Volunteers paint a colorful map of the U.S on the basketball court.
Two hundred volunteers gather for the ribbon-cutting.
Et voilà’! A playground built in a single day.
Tuesday, November 5, 2019 by Tai Moses
Get out and vote!
Election Day has dawned, and the polls will be open today from 7 a.m.-7 p.m. Voters in Texas will be deciding on 10 proposed amendments to the state constitution; Austin voters have two city propositions to decide. If you haven’t made up your mind how to vote yet, here is a bipartisan voter guide from the League of Women Voters Austin Area (and here is the voter guide in Spanish). Travis County has a spiffy new touch-screen voting system; if you’d like to learn more about it before using it, watch this short informational video. Now, before you trot down to the polls, confirm your voter registration status on VoteTravis.com. Check! Make sure you’re going to the right place on this list of Election Day voting locations. Check! Got your ID handy? Check! Now go exercise your civil rights and vote your heart out.
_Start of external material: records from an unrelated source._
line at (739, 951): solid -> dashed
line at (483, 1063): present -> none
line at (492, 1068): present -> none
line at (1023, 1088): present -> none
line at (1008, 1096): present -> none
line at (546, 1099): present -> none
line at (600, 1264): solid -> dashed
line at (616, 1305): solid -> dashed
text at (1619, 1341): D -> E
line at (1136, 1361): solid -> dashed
Tuesday, November 5, 2019 by Tai Moses
AISD celebrates fall with harvest fest
The Eastside Memorial ECHS Vertical Team and Austin Voices are throwing their annual Harvest Festival, a free community event featuring live music, a raffle, crafts and activities for kids, and mounds of delicious food. In addition to the festive stuff, the day includes family resources for housing, jobs and health. Saturday, Nov. 9, 10 a.m.-2 p.m., Eastside Memorial ECHS, 1012 Arthur Stiles Rd.
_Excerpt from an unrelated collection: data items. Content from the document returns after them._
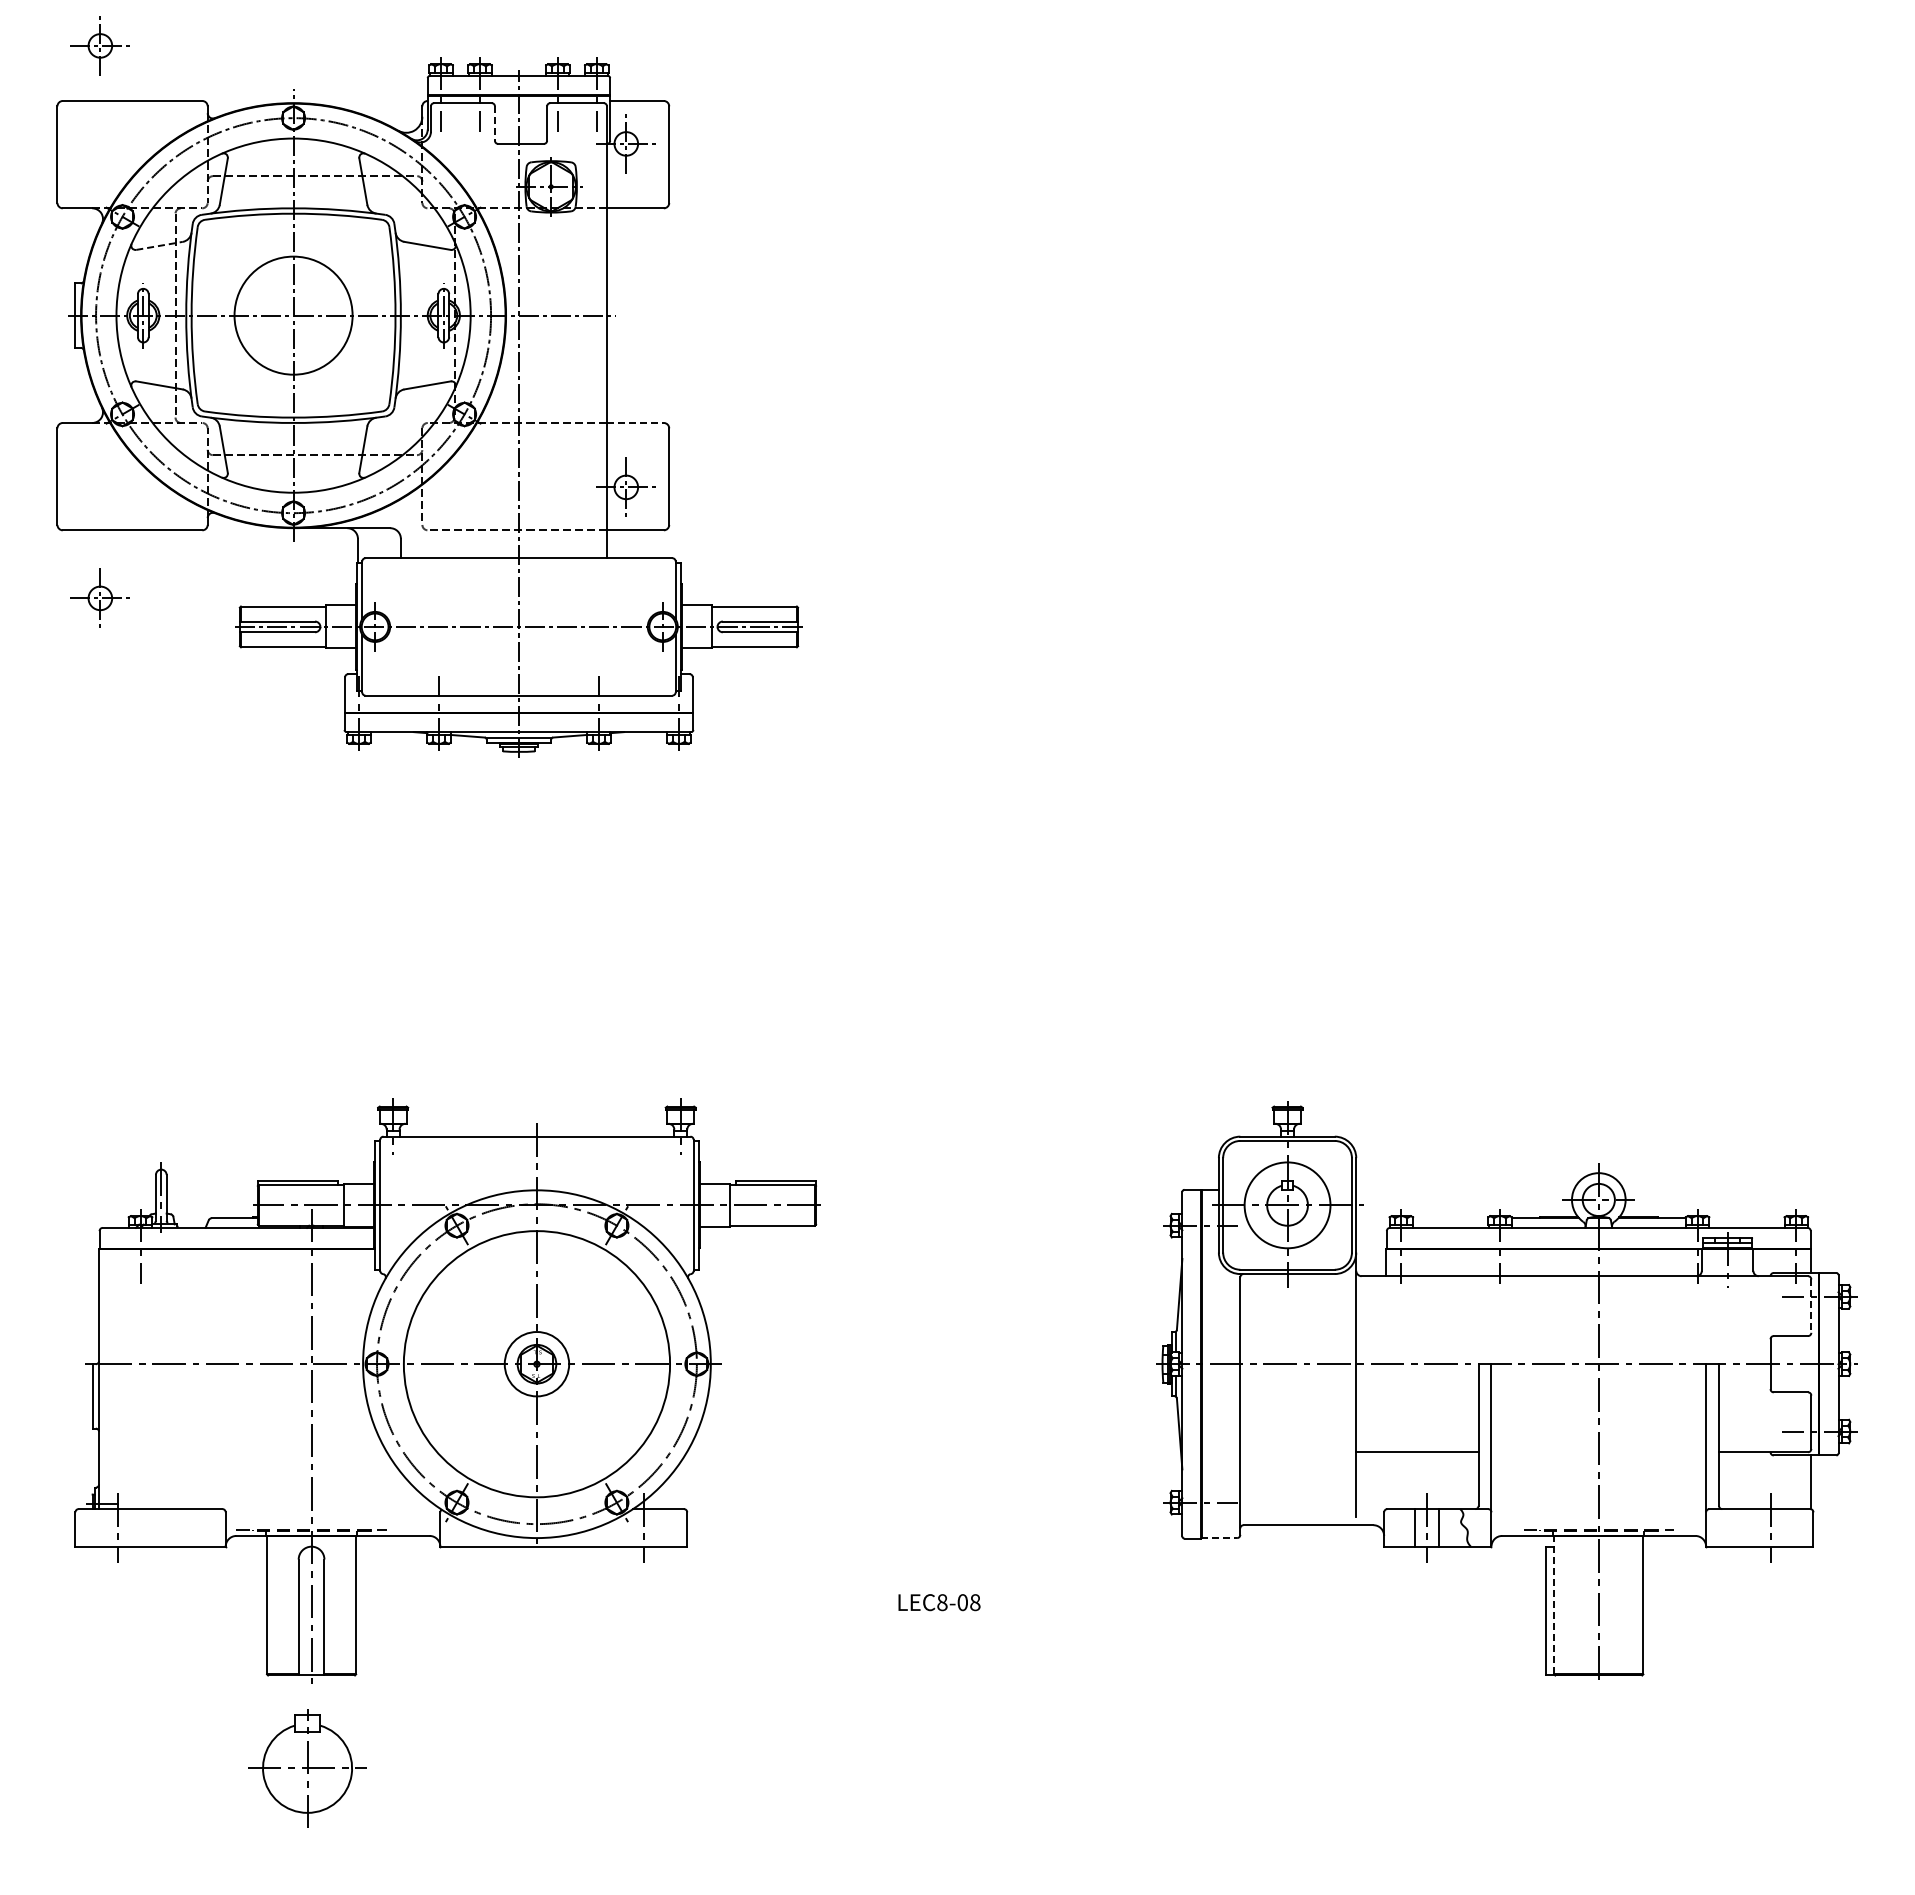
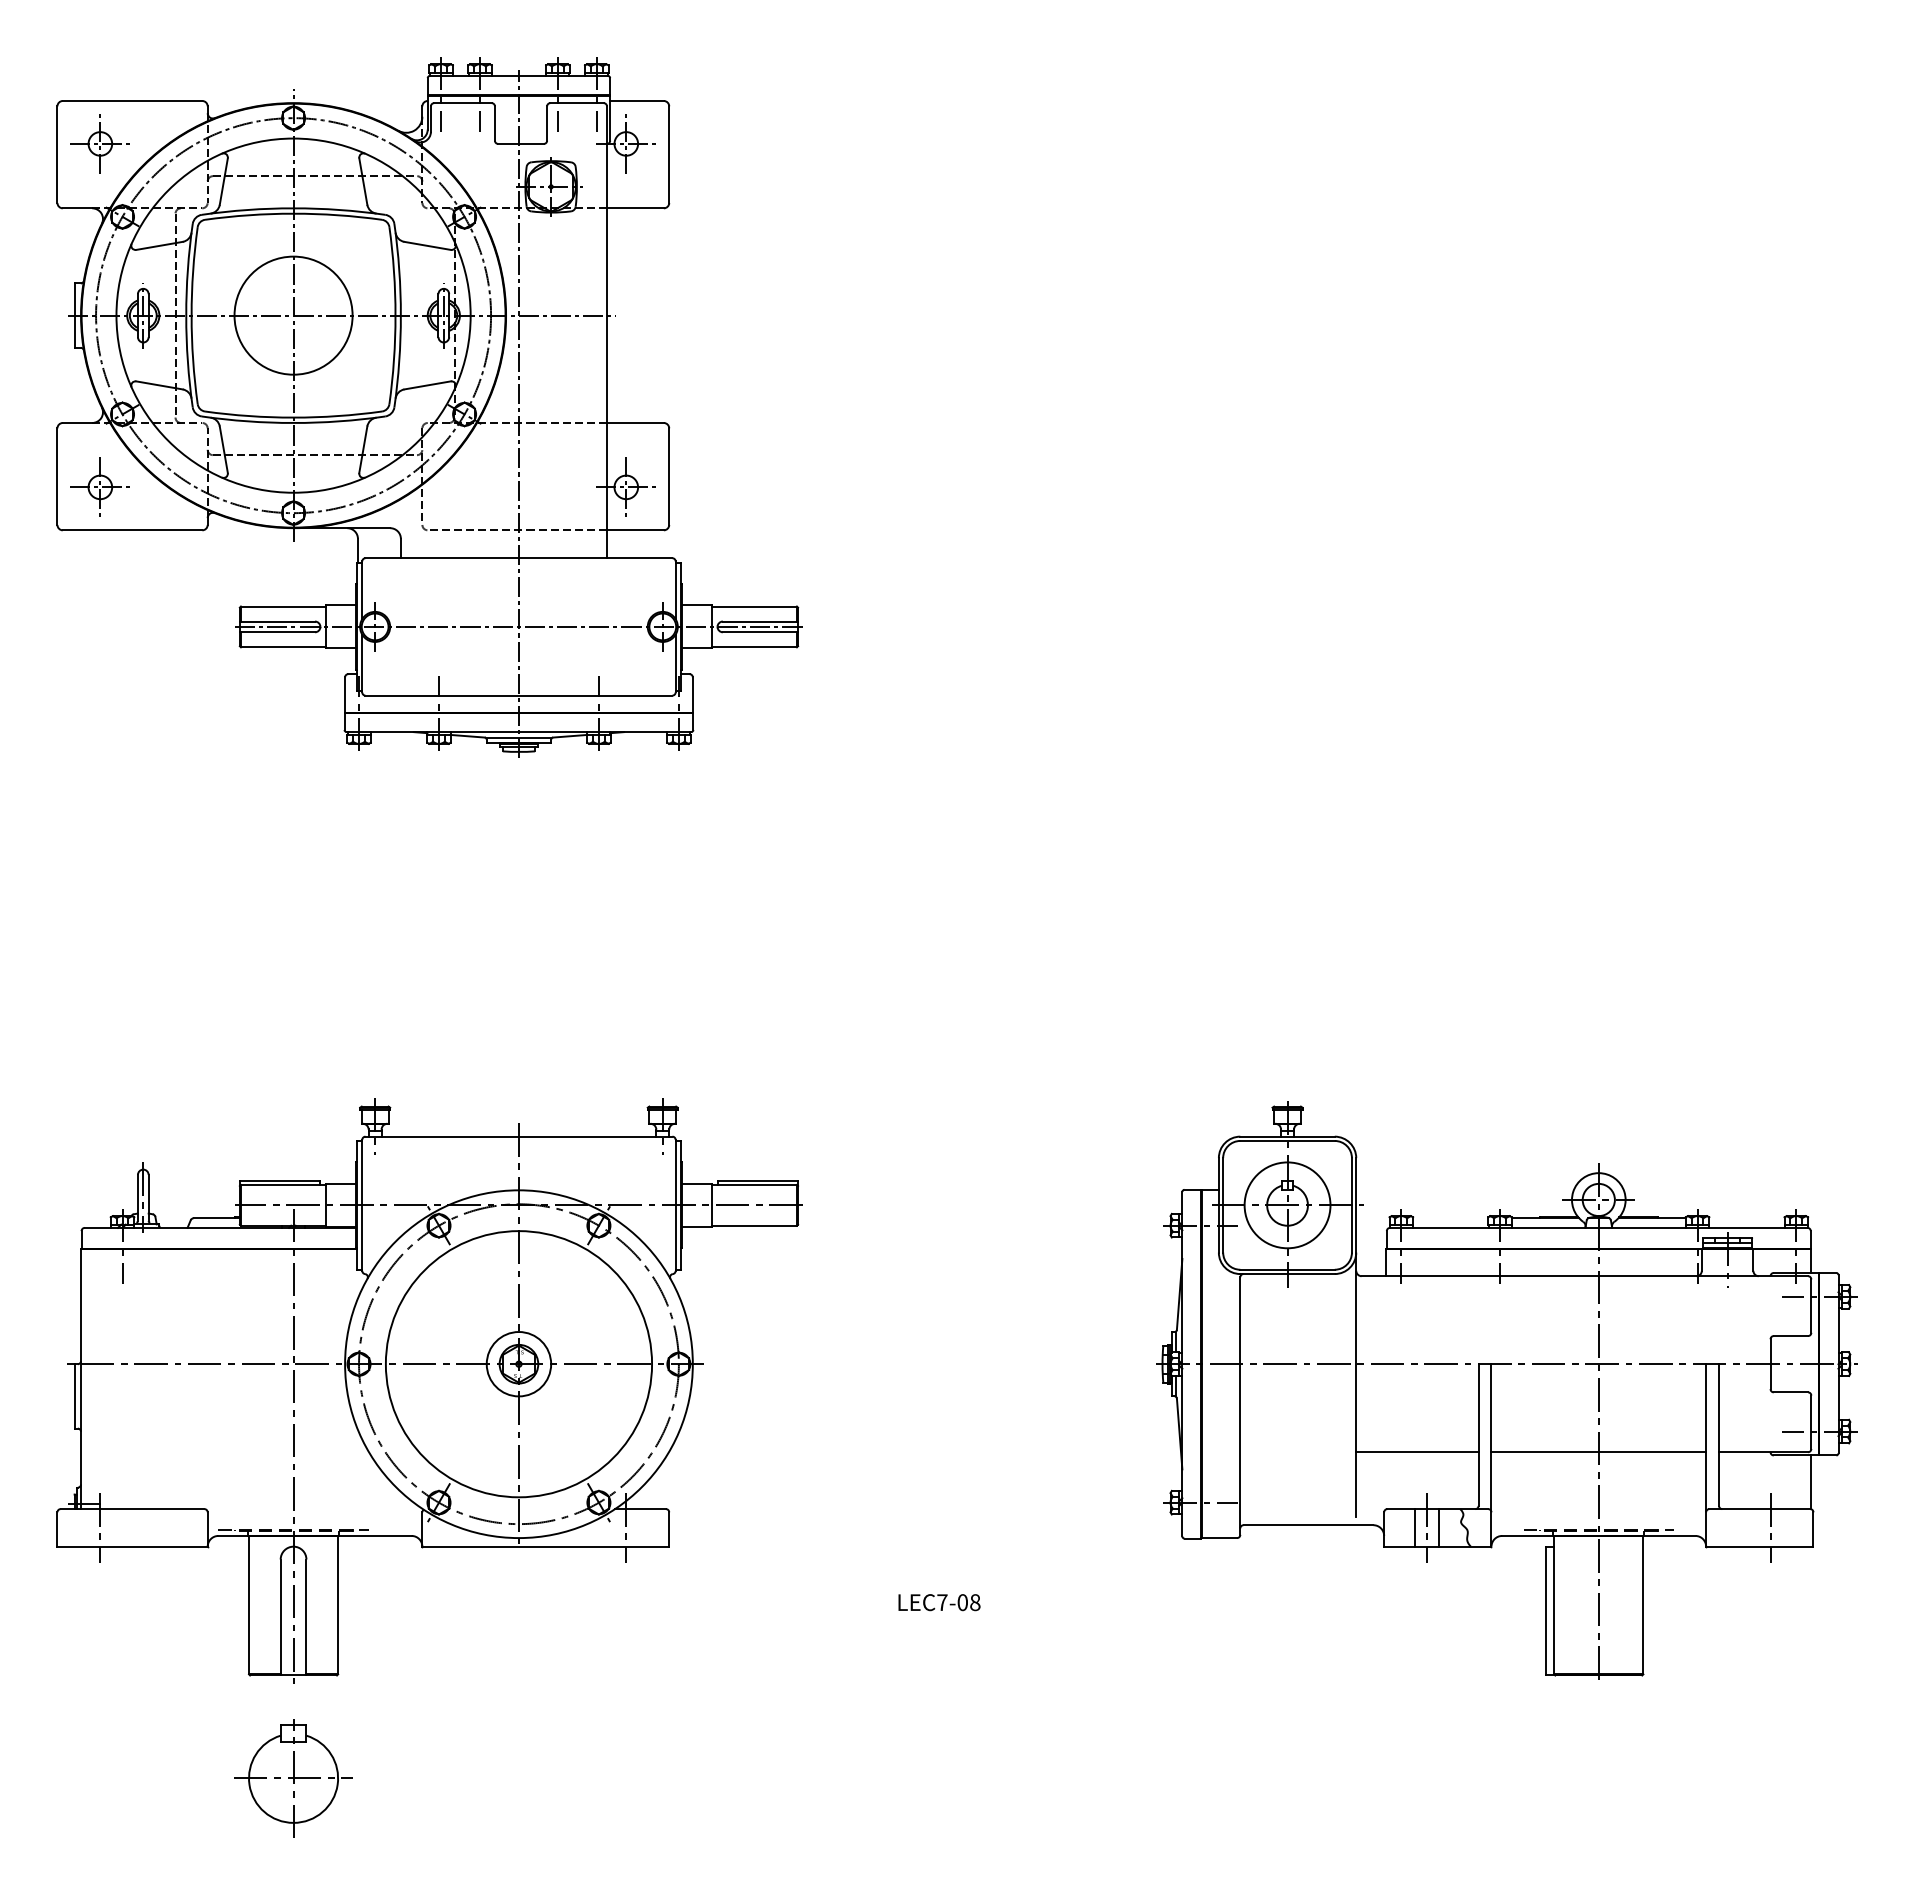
part at (99, 45) position: (99, 45) -> (99, 143)
line at (494, 124): dashed -> solid
line at (159, 245): dashed -> solid
line at (635, 423): dashed -> solid
part at (99, 597) position: (99, 597) -> (99, 486)
line at (1811, 1306): dashed -> solid
part at (447, 1390) position: (447, 1390) -> (429, 1390)
line at (1598, 1452): none -> present
line at (1219, 1538): dashed -> solid
text at (942, 1602): LEC8-08 -> LEC7-08
line at (1554, 1604): dashed -> solid
part at (307, 1768) position: (307, 1768) -> (293, 1778)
Monday, November 4, 2019 by Tai Moses
Transportation Department weighs in on Revel
With Revel having launched 1,000 electric mopeds onto the city’s crowded streets on Nov. 1, the Austin Transportation Department has issued a statement reminding motorists to exercise caution – more caution than usual. The department also wants to remind Revel users that helmets are required and that Revel drivers “are required to follow all uniform traffic laws in the State of Texas. Low-speed electric motorcycles are prohibited from using bike lanes and expected to operate in vehicle travel lanes. At no time may these vehicles operate or be parked on sidewalks or urban trails.” The mopeds can reach speeds of up to 30 mph, so keep an eye peeled – there could be one behind you right now.